--- PROVIDED DATA Enclosed Below ---

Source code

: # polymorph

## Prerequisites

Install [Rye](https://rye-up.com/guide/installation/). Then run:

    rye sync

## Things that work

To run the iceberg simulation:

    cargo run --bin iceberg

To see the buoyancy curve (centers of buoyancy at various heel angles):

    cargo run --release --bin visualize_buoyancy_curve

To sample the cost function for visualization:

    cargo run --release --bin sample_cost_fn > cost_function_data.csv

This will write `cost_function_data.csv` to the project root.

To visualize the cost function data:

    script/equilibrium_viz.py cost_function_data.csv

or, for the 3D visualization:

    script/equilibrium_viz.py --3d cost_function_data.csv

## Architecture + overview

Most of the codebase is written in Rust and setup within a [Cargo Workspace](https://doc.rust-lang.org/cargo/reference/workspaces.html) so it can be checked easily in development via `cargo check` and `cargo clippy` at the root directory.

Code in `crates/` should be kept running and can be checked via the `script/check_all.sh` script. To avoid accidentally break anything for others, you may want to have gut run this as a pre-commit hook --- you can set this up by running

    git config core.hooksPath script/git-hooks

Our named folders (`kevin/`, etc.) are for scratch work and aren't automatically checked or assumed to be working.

--- End of Enclosed PROVIDED DATA ---

TO DO: The entries above must be returned exactly.

TASK RESULT:
Source code

: # polymorph

## Prerequisites

Install [Rye](https://rye-up.com/guide/installation/). Then run:

    rye sync

## Things that work

To run the iceberg simulation:

    cargo run --bin iceberg

To see the buoyancy curve (centers of buoyancy at various heel angles):

    cargo run --release --bin visualize_buoyancy_curve

To sample the cost function for visualization:

    cargo run --release --bin sample_cost_fn > cost_function_data.csv

This will write `cost_function_data.csv` to the project root.

To visualize the cost function data:

    script/equilibrium_viz.py cost_function_data.csv

or, for the 3D visualization:

    script/equilibrium_viz.py --3d cost_function_data.csv

## Architecture + overview

Most of the codebase is written in Rust and setup within a [Cargo Workspace](https://doc.rust-lang.org/cargo/reference/workspaces.html) so it can be checked easily in development via `cargo check` and `cargo clippy` at the root directory.

Code in `crates/` should be kept running and can be checked via the `script/check_all.sh` script. To avoid accidentally break anything for others, you may want to have gut run this as a pre-commit hook --- you can set this up by running

    git config core.hooksPath script/git-hooks

Our named folders (`kevin/`, etc.) are for scratch work and aren't automatically checked or assumed to be working.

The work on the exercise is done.